Obtaining our results
The first things we notice from the displayed results are that our dataset is best fitted in a Normal distribution with a peak of failure probability around 15,600 cycles. We are also told that the correlation is very strong, meaning that our data has a high degree of resemblance to the mentioned distribution, and the results obtained can be trusted to be representative of our system.
If we change our view to the Unreliability curve, up in the Graph selection area, and select to show the confidence bounds, we can observe the accumulated probability of failure over time and the span in which we can "ensure" the values will be, given the selected confidence bounds.
We choose to leave the conficence bounds value at 95% (or 0.95), as it's an industry standard, but one can observe the changes in width of this "confidene band" when the parameter is modified. It can also be observed in the Reliability graph, which is actually just the inverse curve of this one — each of them displaying the overall probability of survival over time and the overall probability of failure over time, respectively.
Selecting specific outputs of interest
Up to this point, we have successfully characterized the statistical failure behavior of our system, and we have interactive graphs to explore and obtain interesting data. However, it can be a bit overwhelming to have all these probability curves and try to translate them into the day-to-day actionable results that your project needs. That is why we use the Highlighted datapoints that help us scrutinize specific curve points and display them in human-readable text.

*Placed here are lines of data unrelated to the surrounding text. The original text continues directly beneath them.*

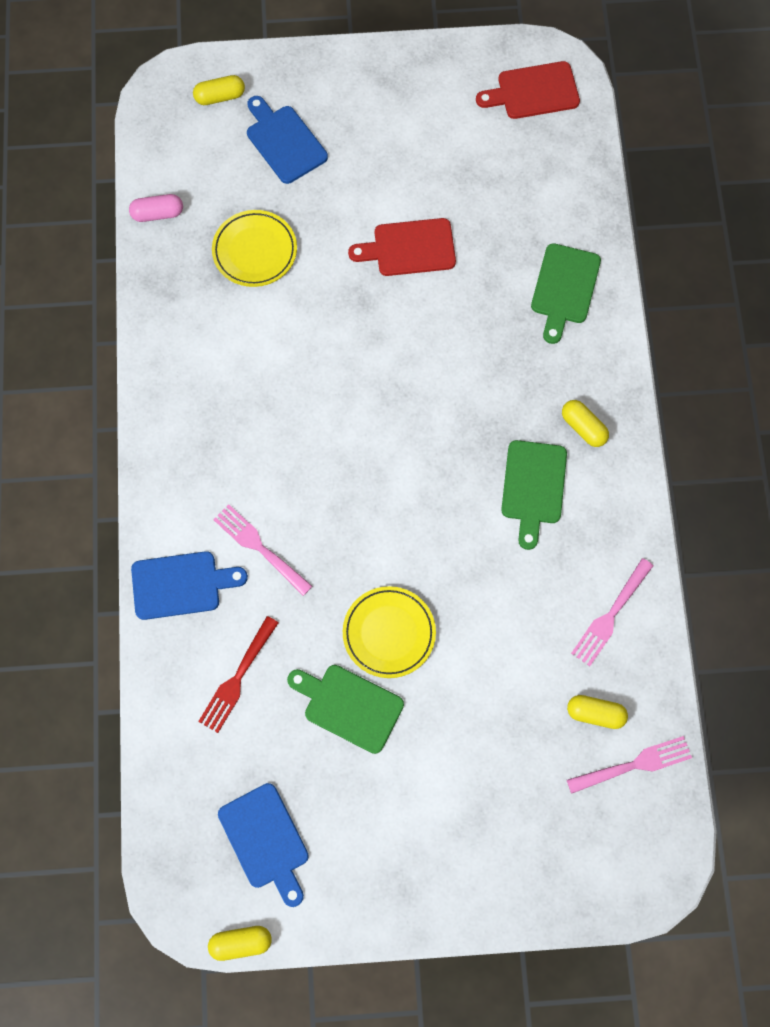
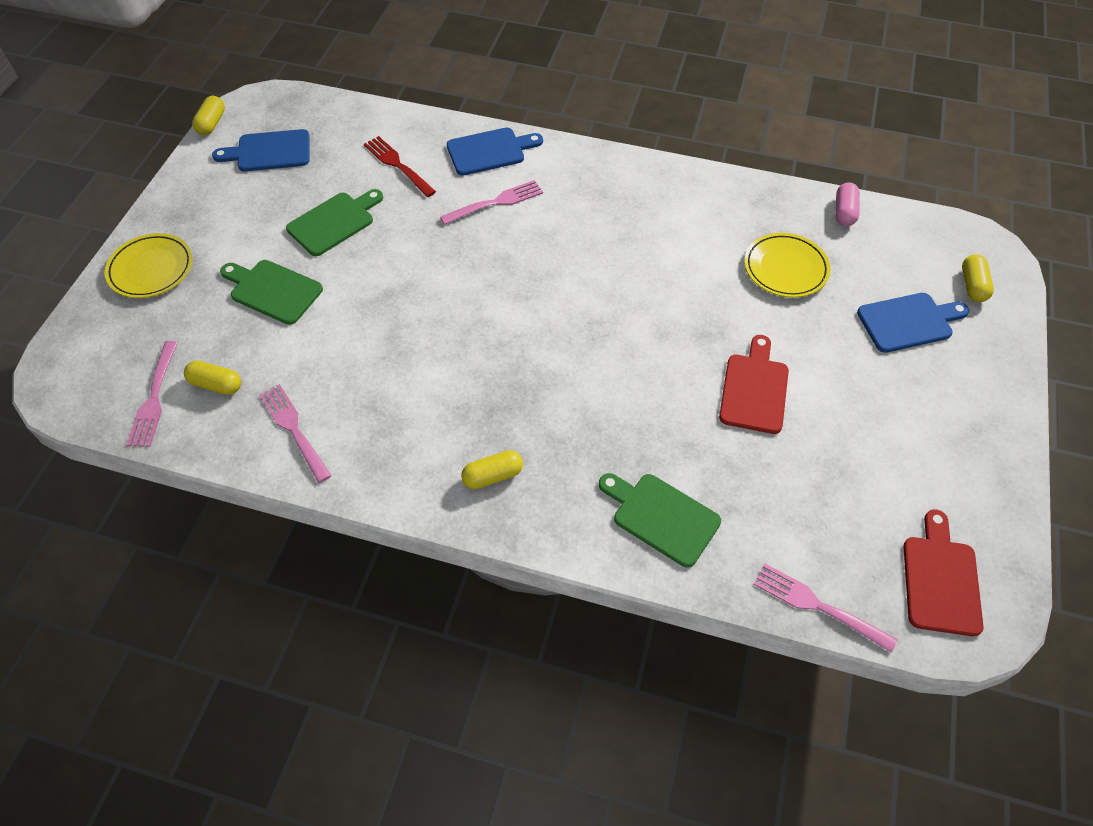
camera: 110 degrees right, 15 degrees down
blue cutting board [131,551,248,620] -> blue cutting board turned 120 degrees counterclockwise [447,128,543,176]
yellow plate [343,586,436,678] -> yellow plate moved to [105,233,192,298]
green cutting board [501,440,567,550] -> green cutting board moved to [220,260,323,325]
yellow capsule [567,695,628,729] -> yellow capsule turned 75 degrees clockwise [184,361,241,395]
none -> pink fork [754,563,897,653]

By clicking on the Add button in the Highlighted Datapoints area, you are presented with a prompt of options that can be queried from your result curve. For example, the first information we want to obtain is the estimated time at which the chances of failure of a system reach 15%.
At the top of this prompt, we can see that the certainty level of these responses is 95% in this specific case, which is the value we set for the Confidence bounds. If the Confidence bounds value is changed afterward, the result of the highlighted datapoints gets updated automatically.
Once we click the Save button, we can instantly see the highlighted point in the corresponding graph, the Highlights section, and in the human-readable interpreted results:
So now we know that, with 95% certainty, and in a conservative scenario, the 15% probability of failure will be reached at 11,670 cycles of operation. Here, we requested a value of time (in this instance, the number of cycles) for a fixed probability (i.e., 15% failure probability).
If we add another point asking for the probability of failure given a fixed number of cycles, we observe that the variability of the results is vertical along the axis of the evaluated parameter. This specific point requests the percentage of systems that will fail by a certain number of cycles:
The text result for this highlight point says:
Of a given population, 64% of the samples are not expected to reach 16500.00 cycles of operation. When accounting for confidence variability, this percentage ranges from 46% to 80%.
Meaning that for every 100 machines the agriculture machinery company had sold, 64 of them will not make it to 16500 cycles, and if we evaluate the extreme cases, it could be up to 80 of those that failed in the worst case scenario.
Conclusion
We've seen how to create a project for a system consisting of all failures, addressing a real case where speed of analysis was crucial for a company dealing with a serious field issue. Broadstat proved instrumental in helping them assess the situation and forecast the necessary resources, such as spare parts and personnel, to overcome a crisis before implementing a permanent solution. Furthermore, this company has integrated reliability analysis into their development loop, proactively avoiding situations like the one described in this case study.